Честная игра
Шрифт:
— Но вы должны радоваться и веселиться, лорд Вильмот! — запротестовала она. — Послушайте только! — она открыла окна, и слабые отголоски превратились в один сплошной могучий гул. — О, можете ли вы поверить этому… — воскликнула она. — Ведь мир, мир…
Она ушла, и Джервез остался со своими колеблющимися мыслями и колеблющимся светом в комнате.
А в Иоганнесбурге… ни Ванда, ни он не чувствовали друг к другу идеалистической любви; это была любовь современная, свободная, не накладывавшая никаких уз, и, вместе с тем, чрезвычайно примитивная.
И все же Ванда отказалась выйти за него
— О, Флик, мой дорогой, любимый, — говорила она, — вам не так уж хочется жениться на мне — так же, как не хочется навсегда остаться здесь! А если мы поженимся, это будет наиболее подходящим местом для нас. Я не принадлежу к тем людям, которые свободно дышат в Лондоне. Африка мне больше подходит. Этого времени мы не забудем: львы и любовь, и смех. Пусть все останется так. Я знаю, что ваша честь — ревнивое божество, а я свободу понимаю так, а не иначе. Я не хочу и, в некотором отношении, я даже не могу…
Он предполагал вернуться… Лондон был для него еще пустыннее, чем африканская пустыня; он часто думал о Ванде.
Но война была объявлена, и они разъехались в разные стороны: Ванда уехала в Конго, а он — во Францию. И Ванда после войны не возвратилась.
Он закрыл глаза, чтобы не видеть даже мягких сумерек… Так много, так ужасно много кончилось для него в этот пасмурный полдень. Бесконечная тоска овладела им. Он спасся; но что пользы в том, что он здесь? Что пользы в безопасности, в уверенности, что он не разделит участь других? Его брат, двое кузенов, молоденький племянник… А сколько друзей!.. И вот перемирие…
Лучше было бы опять пойти на фронт и больше не возвращаться…
С глубоким вздохом он стряхнул с себя тяжелые воспоминания.

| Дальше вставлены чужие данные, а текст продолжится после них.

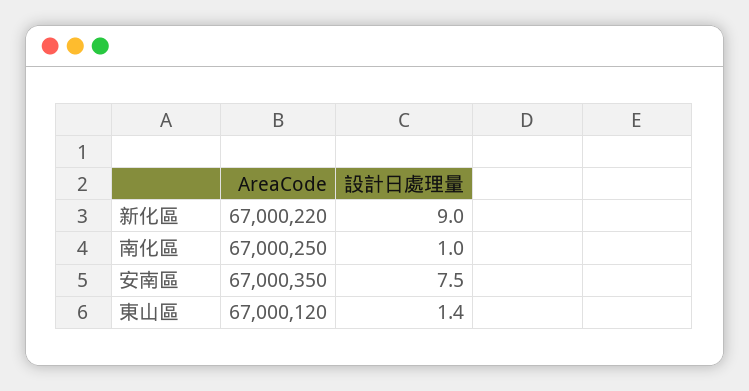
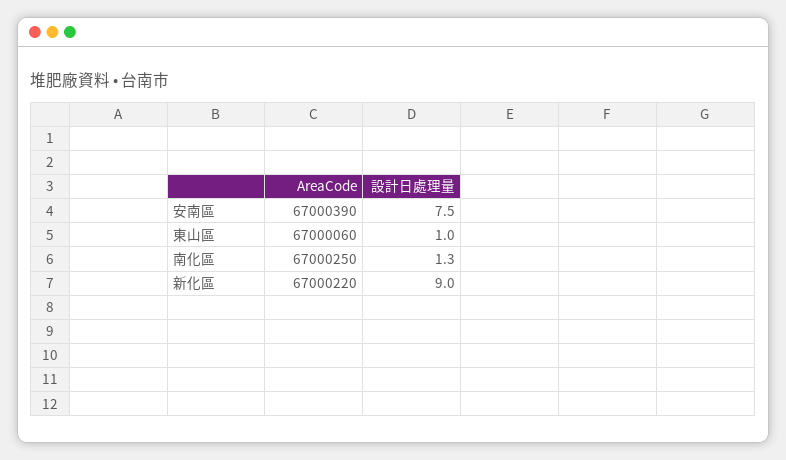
設計日處理量, 南化區: 1 -> 1.3
AreaCode, 安南區: 67000350 -> 67000390
AreaCode, 東山區: 67000120 -> 67000060
設計日處理量, 東山區: 1.4 -> 1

Он жил «для этого», как неопределенно выражалась окружавшая Филиппу молодежь, когда говорила о какой-нибудь своей цели.
Действительно, «для этого», потому что завтра он поедет в Марч. Во всяком случае, — думал он со слабой улыбкой, — его решение принято; по крайней мере, он знает, на ком он хочет жениться.

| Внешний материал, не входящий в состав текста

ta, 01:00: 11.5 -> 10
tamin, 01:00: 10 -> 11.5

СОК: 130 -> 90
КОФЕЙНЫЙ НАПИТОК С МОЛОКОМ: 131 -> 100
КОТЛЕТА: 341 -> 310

А Филиппа вырвала из его жизни всякие другие интересы, которые у него были в прошлом и настоящем. Он впервые увидел ее, насколько он мог вспомнить, с Биллем на сборном пункте перед охотой.

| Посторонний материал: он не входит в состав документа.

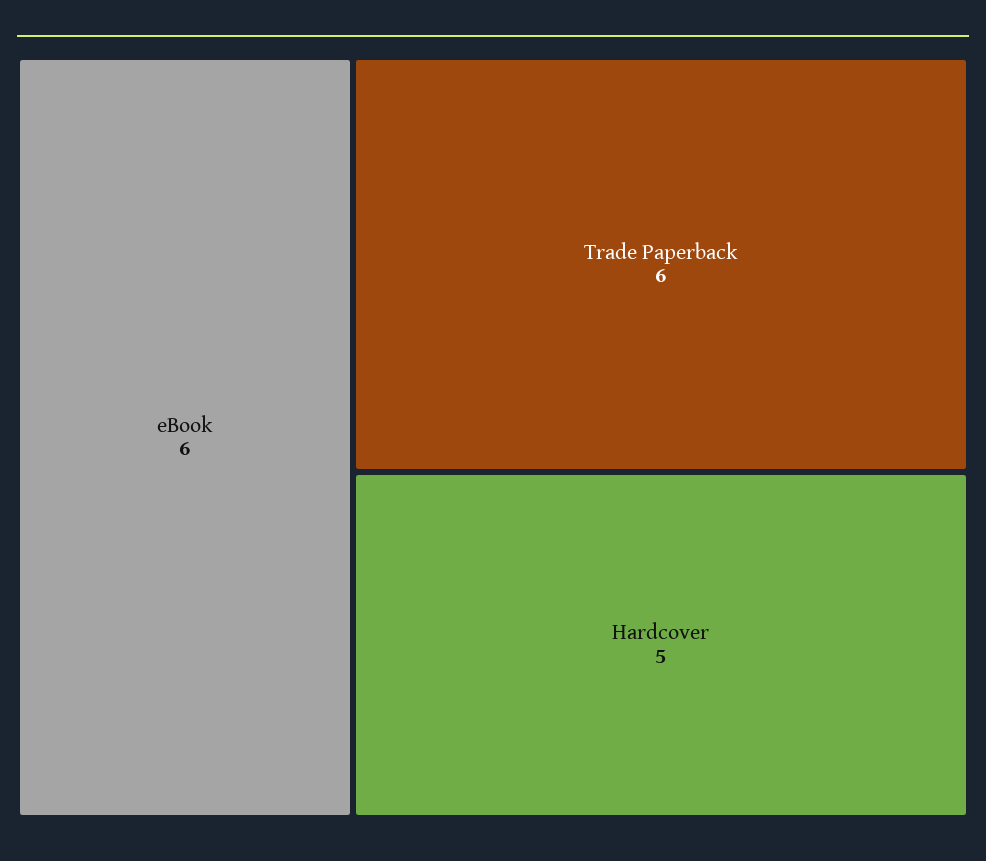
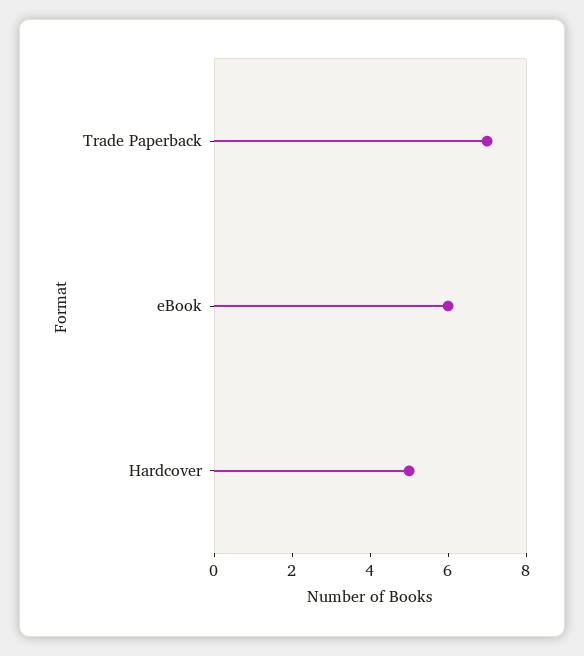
Trade Paperback: 6 -> 7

Стоял один из тех дней, когда небо кажется перламутровым, все окутано золотистой дымкой и напоено ароматом, и воздух тихий, тихий…
Ее можно было принять за мальчика; такая же небрежная поза, а ее сапоги, — как она сообщила впоследствии, — были точной копией сапог Корна…
— Майор Корн дал мне свои для фасона, — сообщила она, взглянув на него серьезными глазами, желая, чтобы он хорошенько почувствовал всю важность этого сообщения.
В это февральское утро все и началось — Джервез окликнул Билля, а Билль представил Филиппу: «Моя младшая». Глаза Филиппы под твердыми полями шляпы все время встречались с глазами Джервеза; она улыбалась ему открытой улыбкой, и он как-то странно ощутил эту милую улыбку и пристальный взгляд темных глаз. Только несколько месяцев спустя он убедился, что глаза у Филиппы не были темные; в действительности они были цвета янтаря, но их оттеняли черные ресницы, и оттого они казались темнее.
Может быть, поэтому она одно время так любила янтарь; но затем она изменила
Билль Кардон немного поворчал, показал подарок жене и бросил ей выразительный взгляд. Филиппа воскликнула: «О, восхитительно!» и беззаботно обвила им свою красивую белую шею, а, может быть, даже и просто швырнула его на свой туалетный столик, как будто бы это были простые стеклышки.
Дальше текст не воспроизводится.